(Lens distortion parameter data)
━━━━━━━━━━━━━━━━━━━━━━━━━━━━━━

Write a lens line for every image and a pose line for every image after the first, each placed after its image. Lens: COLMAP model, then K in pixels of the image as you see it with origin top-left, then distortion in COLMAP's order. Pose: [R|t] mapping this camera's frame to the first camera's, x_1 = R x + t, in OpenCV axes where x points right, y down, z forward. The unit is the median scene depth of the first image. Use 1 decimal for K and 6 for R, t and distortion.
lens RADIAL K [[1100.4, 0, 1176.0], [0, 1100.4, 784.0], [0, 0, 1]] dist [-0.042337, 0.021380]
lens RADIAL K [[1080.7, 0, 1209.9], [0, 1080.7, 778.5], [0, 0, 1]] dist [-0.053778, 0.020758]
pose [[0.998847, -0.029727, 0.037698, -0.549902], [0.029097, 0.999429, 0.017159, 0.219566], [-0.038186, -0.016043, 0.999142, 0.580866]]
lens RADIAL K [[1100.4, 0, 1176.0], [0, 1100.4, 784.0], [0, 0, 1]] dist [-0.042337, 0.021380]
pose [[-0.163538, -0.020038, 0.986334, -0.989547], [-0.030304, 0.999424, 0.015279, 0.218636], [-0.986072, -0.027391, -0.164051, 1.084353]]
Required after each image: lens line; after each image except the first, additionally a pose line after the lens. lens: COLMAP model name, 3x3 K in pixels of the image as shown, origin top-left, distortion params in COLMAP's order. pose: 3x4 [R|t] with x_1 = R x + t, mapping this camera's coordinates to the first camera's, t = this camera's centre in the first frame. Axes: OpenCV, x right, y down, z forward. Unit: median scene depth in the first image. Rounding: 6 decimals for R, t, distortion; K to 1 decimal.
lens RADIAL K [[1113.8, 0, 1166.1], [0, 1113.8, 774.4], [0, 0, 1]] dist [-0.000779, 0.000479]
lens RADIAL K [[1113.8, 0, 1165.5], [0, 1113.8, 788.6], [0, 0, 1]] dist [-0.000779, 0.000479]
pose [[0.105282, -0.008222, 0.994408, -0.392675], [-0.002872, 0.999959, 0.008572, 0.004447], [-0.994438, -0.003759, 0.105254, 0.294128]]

━━━━━━━━━━━━━━━━━━━━━━━━━━━━━━

> [ACTION ITEM]: Every entry above should be retyped exactly as it appears.

> [ANSWER AREA]:
Write a lens line for every image and a pose line for every image after the first, each placed after its image. Lens: COLMAP model, then K in pixels of the image as you see it with origin top-left, then distortion in COLMAP's order. Pose: [R|t] mapping this camera's frame to the first camera's, x_1 = R x + t, in OpenCV axes where x points right, y down, z forward. The unit is the median scene depth of the first image. Use 1 decimal for K and 6 for R, t and distortion.
lens RADIAL K [[1100.4, 0, 1176.0], [0, 1100.4, 784.0], [0, 0, 1]] dist [-0.042337, 0.021380]
lens RADIAL K [[1080.7, 0, 1209.9], [0, 1080.7, 778.5], [0, 0, 1]] dist [-0.053778, 0.020758]
pose [[0.998847, -0.029727, 0.037698, -0.549902], [0.029097, 0.999429, 0.017159, 0.219566], [-0.038186, -0.016043, 0.999142, 0.580866]]
lens RADIAL K [[1100.4, 0, 1176.0], [0, 1100.4, 784.0], [0, 0, 1]] dist [-0.042337, 0.021380]
pose [[-0.163538, -0.020038, 0.986334, -0.989547], [-0.030304, 0.999424, 0.015279, 0.218636], [-0.986072, -0.027391, -0.164051, 1.084353]]
Required after each image: lens line; after each image except the first, additionally a pose line after the lens. lens: COLMAP model name, 3x3 K in pixels of the image as shown, origin top-left, distortion params in COLMAP's order. pose: 3x4 [R|t] with x_1 = R x + t, mapping this camera's coordinates to the first camera's, t = this camera's centre in the first frame. Axes: OpenCV, x right, y down, z forward. Unit: median scene depth in the first image. Rounding: 6 decimals for R, t, distortion; K to 1 decimal.
lens RADIAL K [[1113.8, 0, 1166.1], [0, 1113.8, 774.4], [0, 0, 1]] dist [-0.000779, 0.000479]
lens RADIAL K [[1113.8, 0, 1165.5], [0, 1113.8, 788.6], [0, 0, 1]] dist [-0.000779, 0.000479]
pose [[0.105282, -0.008222, 0.994408, -0.392675], [-0.002872, 0.999959, 0.008572, 0.004447], [-0.994438, -0.003759, 0.105254, 0.294128]]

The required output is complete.